▶ _Selected excerpt_:
────────────────

Variability in interpretation of immunohistologic findings in lymphoproliferative disorders by hematopathologists. A comprehensive statistical analysis of interobserver performance.

Eight hematopathologists independently reviewed 56 consecutive cases of benign and malignant lymphoproliferative disorders (LPD) to determine: (1) the degree of interobserver agreement on the interpretation of immunologic findings on fresh-frozen sections alone and on that of the immunologic findings in conjunction with corresponding hematoxylin and eosin (H & E)-stained histologic sections; (2) whether prior knowledge of morphologic characteristics influences the interpretation of immunohistologic sections; (3) whether immunologic phenotype could be predicted reliably based solely on study of histologic sections; and (4) the significance of immunologic data as an aid in the interpretation of histologic sections. The study was carried out in three independent review sessions consisting of (1) review of immunohistologic sections only, (2) review of the same immunohistologic sections together with histologic sections, and (3) review of the histologic sections alone. A consensus diagnosis was defined as agreement of five or more pathologists on the final diagnosis and identification of the immunophenotype. When the authors compared the total number of major disagreements in the first review session with those in the second, the accuracy of the determination of immunophenotype in the second session was clearly superior (P less than 0.05). Similarly, the total number of major disagreements in the second review session was significantly lower than that in the third review session (P less than 0.001). When histologic diagnoses in the second session were compared with those in the third session, it became apparent that the immunologic data helped the pathologist to correct major misinterpretations in 14 cases (25%). This study is the first to demonstrate quantitatively that (1) knowledge of morphologic features influences and greatly enhances the accuracy of the interpretation of immunologic findings, (2) the immunophenotype of LPD cannot be predicted based on morphologic findings alone, and (3) immunologic findings improve the accuracy of interpretation of histologic findings in situations in which a diagnosis cannot be made from morphologic features only.

────────────────

▶ _Data excerpts_:
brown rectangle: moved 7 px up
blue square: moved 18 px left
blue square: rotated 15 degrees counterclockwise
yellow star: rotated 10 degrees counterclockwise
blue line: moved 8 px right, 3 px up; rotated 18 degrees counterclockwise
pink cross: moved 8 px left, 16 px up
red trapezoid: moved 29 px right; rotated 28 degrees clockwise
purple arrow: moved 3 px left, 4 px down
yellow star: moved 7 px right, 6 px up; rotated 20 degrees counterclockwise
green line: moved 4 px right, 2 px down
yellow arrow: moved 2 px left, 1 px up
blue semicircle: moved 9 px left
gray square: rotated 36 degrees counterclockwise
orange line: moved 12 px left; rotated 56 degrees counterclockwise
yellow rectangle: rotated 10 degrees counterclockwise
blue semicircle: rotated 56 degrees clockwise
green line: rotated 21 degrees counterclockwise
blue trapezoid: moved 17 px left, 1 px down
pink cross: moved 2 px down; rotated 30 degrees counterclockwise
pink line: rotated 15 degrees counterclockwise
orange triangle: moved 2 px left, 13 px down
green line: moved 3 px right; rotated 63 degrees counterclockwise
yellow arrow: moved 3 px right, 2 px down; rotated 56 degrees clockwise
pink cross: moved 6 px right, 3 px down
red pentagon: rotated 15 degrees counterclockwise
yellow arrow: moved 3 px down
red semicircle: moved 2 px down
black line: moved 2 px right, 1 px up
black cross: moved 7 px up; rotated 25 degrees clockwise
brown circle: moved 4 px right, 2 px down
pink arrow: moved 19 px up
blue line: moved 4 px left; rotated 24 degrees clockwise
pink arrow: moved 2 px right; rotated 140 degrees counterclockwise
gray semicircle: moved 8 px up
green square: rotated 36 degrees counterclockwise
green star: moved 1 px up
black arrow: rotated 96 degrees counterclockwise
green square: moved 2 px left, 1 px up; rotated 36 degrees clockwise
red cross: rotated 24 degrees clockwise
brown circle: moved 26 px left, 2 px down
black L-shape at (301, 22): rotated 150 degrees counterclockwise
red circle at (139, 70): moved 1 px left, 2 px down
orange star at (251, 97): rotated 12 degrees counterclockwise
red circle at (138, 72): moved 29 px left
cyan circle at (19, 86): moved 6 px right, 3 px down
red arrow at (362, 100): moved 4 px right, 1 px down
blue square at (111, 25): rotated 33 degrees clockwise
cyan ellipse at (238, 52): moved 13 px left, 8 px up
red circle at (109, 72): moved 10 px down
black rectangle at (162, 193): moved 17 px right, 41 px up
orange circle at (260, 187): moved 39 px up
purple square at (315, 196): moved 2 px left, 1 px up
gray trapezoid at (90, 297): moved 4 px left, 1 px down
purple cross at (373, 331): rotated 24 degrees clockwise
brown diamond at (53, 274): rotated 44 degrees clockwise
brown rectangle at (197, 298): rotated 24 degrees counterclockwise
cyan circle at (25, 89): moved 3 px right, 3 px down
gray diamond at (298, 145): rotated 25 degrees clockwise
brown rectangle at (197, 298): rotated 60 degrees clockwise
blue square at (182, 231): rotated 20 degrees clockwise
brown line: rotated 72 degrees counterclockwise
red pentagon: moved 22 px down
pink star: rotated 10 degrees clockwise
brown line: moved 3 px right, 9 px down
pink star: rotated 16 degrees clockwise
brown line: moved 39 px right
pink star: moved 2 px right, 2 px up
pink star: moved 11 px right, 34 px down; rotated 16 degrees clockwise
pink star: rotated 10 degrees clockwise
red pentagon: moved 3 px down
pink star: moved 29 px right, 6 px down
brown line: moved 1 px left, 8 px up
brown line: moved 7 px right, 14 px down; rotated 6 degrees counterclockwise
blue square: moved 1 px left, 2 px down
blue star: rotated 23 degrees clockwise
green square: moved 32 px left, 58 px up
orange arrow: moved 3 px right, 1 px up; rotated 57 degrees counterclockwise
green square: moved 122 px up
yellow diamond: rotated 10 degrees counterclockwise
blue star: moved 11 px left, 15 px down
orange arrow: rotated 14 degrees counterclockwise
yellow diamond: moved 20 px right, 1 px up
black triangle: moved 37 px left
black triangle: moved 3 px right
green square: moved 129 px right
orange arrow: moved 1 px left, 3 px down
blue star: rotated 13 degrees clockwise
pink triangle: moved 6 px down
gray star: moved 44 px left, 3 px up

────────────────

Answer these questions from the abstract on lymphoproliferative disorders:
(a) How many hematopathologists reviewed the cases, and how many cases did they review?
(b) How was a consensus diagnosis defined?
(c) In how many cases did the immunologic data help the pathologist correct major misinterpretations?

▶ _Result below_:
(a) Eight hematopathologists reviewed 56 consecutive cases.
(b) A consensus diagnosis was agreement of five or more pathologists on the final diagnosis and identification of the immunophenotype.
(c) In 14 cases (25%).